LITTLE MAYA VILLAGES

The little Maya villages I've lived in usually are inhabited by members of just one or two families. Everyone knows everyone else exceedingly well. There are no secrets and few pretensions. Households merge into one another with kids, chickens, turkeys, sheep and others circulating promiscuously. If a house has a radio or TV, because it's played at top volume, everyone for houses around participates in the entertainment. If someone acts up, as a man when he's drunk, as soon as the person is normal again, people behave as if nothing ever happened. Nearly all jobs are done in small groups. Community peace and solidarity are unspoken laws.

When one moves through various cultures, eventually the question arises as to what keeps people behaving one way and not another. Why do the Maya keep acting like Maya, but never even for a moment assume the habits and outlooks of Arabs or Polynesians? When I'm back in Mississippi or rural Kentucky, why are most but not all people socially conservative Republicans with high cholesterol levels believing that global warming is mostly bleeding-heart-liberal propaganda?

A liberating feature of experiencing deep immersion in very different cultures is that at some point during the process you begin seeing how the vast majority of people dedicate their lives to living like people around them, unthinkingly, even when it may not be in their own best personal interest, or that of the community. Since all cultures I've ever experienced proved to have at least one unsustainable feature, over the years I've developed the notion that the herd instinct and the momentum of tradition and often-repeated routines are lethally powerful agencies.

Yet, each human, I've also decided, has a kind of "switch" in the brain that can be flicked whenever the person wants. It's the abandon-this-culture switch. Having reached a certain threshold or saturation point in something, just flick that switch, start thinking of yourself as belonging to another sphere of influence, or maybe no sphere of influence at all, and it's done, you're out of it.

Recognizing the presence of this switch is important because herd instinct, tradition and habits aren't going to save Life on Earth. Only people with their abandon-this-culture switch flicked, thinking rationally and behaving decisively -- always at some point working in conflict with some elements of the surrounding culture -- can save Life on Earth.

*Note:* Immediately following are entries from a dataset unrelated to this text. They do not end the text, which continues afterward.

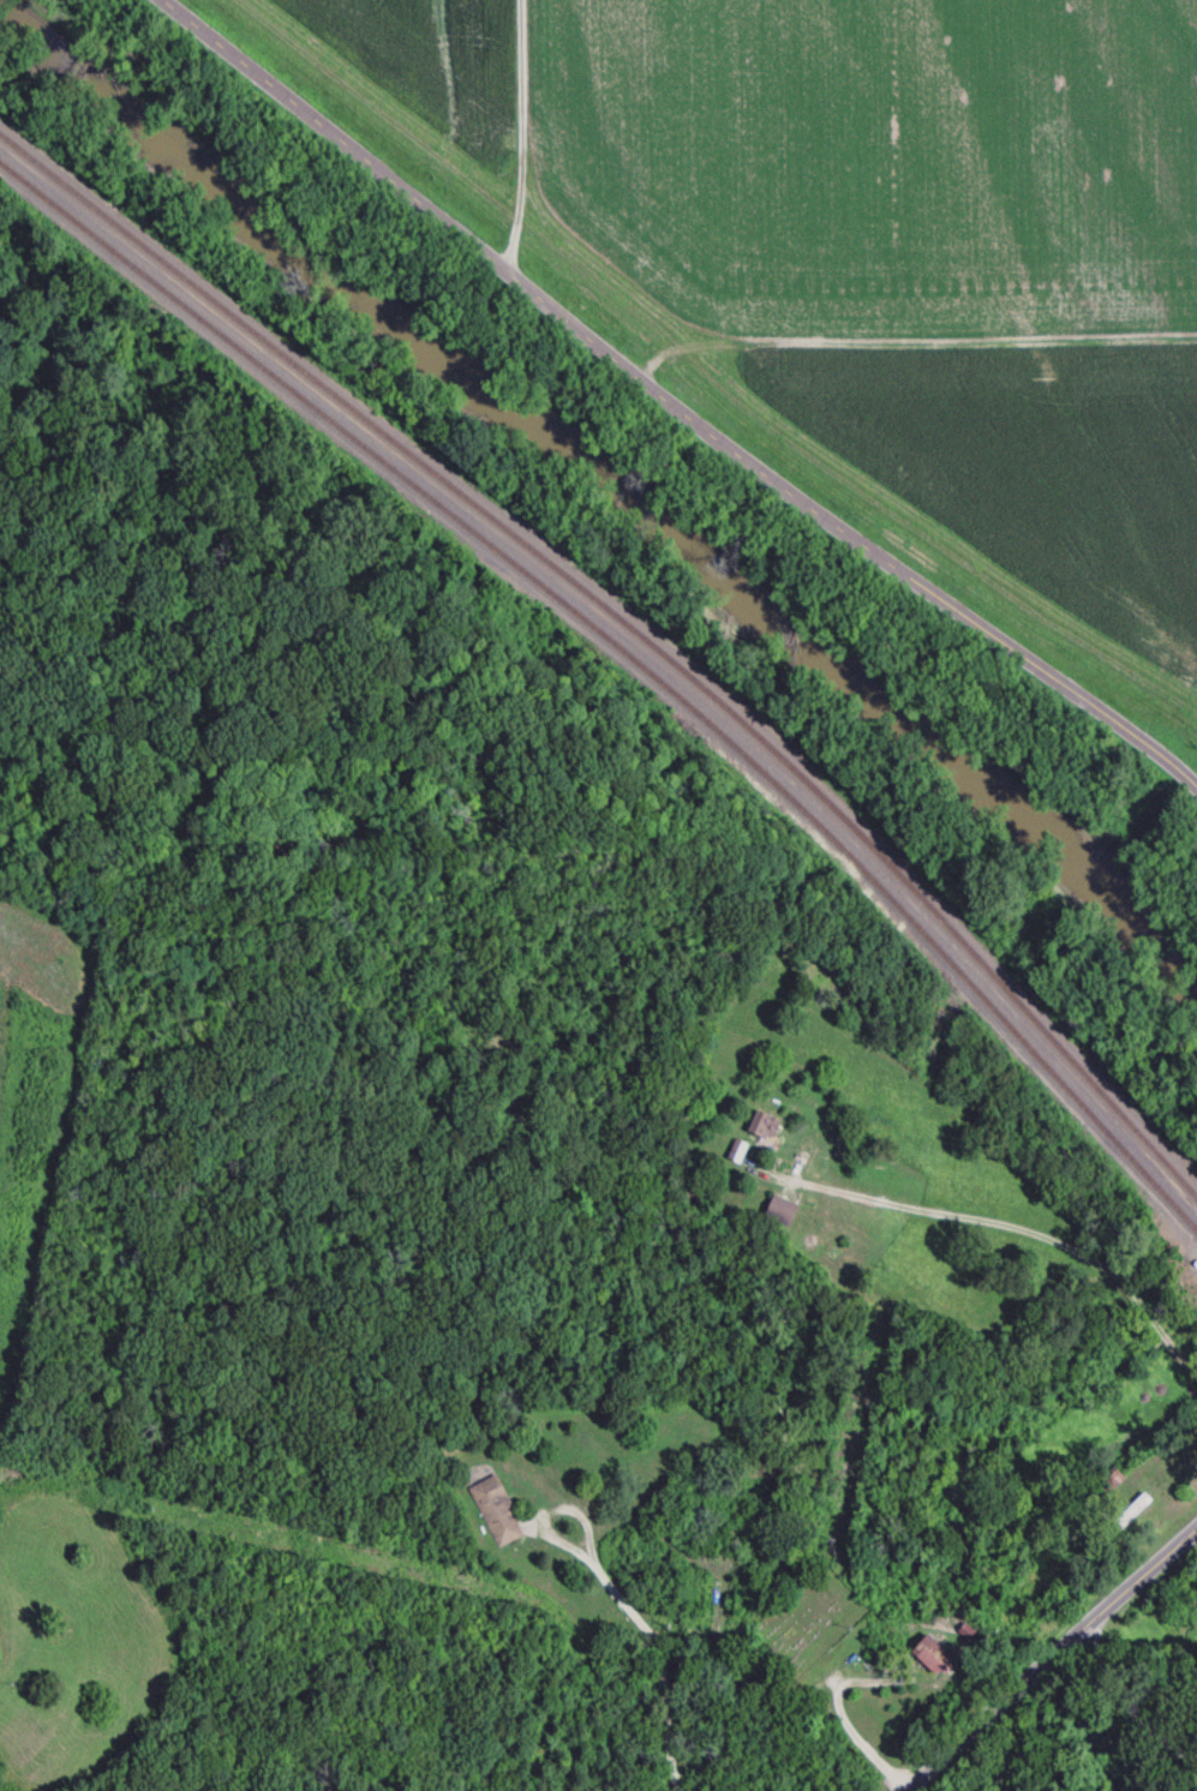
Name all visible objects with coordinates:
crop: (439, 60)
crop: (884, 161)
road: (671, 406)
crop: (1036, 469)
river: (611, 470)
railway: (631, 635)
railway: (634, 660)
building: (770, 1128)
building: (741, 1154)
building: (786, 1213)
building: (499, 1514)
road: (994, 1646)
building: (892, 1650)
building: (945, 1657)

However, reality is strung together so that you never get by with just abandoning something. Something else must always take its place -- fill the vacuum. What should take the place of an abandoned culture?

Intimacy with Nature is the most appropriate substitution. Nature experienced firsthand, Nature reflected upon, Nature interpreted the way you personally interpret it. Nature provides the paradigms needed upon which ethical, sustainable, loving lives can be built. Nature fills the human spirit's vacuum when old, unsustainable, dead-headed manners of being are flicked OFF.